§ **Entries taken from a collection**:
•••••
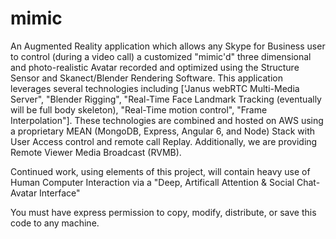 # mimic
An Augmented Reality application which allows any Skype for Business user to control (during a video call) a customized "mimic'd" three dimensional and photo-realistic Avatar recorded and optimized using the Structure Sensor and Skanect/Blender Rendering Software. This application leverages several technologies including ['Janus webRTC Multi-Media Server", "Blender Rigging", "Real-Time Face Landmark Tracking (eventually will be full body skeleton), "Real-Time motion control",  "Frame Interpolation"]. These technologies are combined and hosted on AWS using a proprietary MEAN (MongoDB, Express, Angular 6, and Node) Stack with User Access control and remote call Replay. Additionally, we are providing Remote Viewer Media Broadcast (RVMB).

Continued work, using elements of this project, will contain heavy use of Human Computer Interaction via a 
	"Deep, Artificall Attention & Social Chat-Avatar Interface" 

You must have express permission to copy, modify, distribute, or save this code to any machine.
•••••
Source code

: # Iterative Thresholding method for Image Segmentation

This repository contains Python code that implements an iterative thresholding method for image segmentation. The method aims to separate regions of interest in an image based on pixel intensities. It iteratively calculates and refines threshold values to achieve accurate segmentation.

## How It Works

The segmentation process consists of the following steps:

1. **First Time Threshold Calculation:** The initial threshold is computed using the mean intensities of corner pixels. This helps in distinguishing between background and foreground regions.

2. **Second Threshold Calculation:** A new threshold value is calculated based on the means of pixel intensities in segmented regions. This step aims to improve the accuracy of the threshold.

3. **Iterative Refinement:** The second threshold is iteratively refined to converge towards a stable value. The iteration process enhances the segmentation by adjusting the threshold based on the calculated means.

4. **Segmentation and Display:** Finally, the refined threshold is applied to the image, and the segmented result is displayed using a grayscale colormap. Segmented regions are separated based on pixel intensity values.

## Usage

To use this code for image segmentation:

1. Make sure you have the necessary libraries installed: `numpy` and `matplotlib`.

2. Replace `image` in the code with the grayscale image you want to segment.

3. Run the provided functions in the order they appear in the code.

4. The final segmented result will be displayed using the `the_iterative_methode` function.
•••••
§ **Instructions to follow**: Both the line containing "To use this" and the line containing "3. Run the provided" belong in the answer. Print them and every line above that falls between them exactly, and no others.

§ **Final answer**:
To use this code for image segmentation:

1. Make sure you have the necessary libraries installed: `numpy` and `matplotlib`.

2. Replace `image` in the code with the grayscale image you want to segment.

3. Run the provided functions in the order they appear in the code.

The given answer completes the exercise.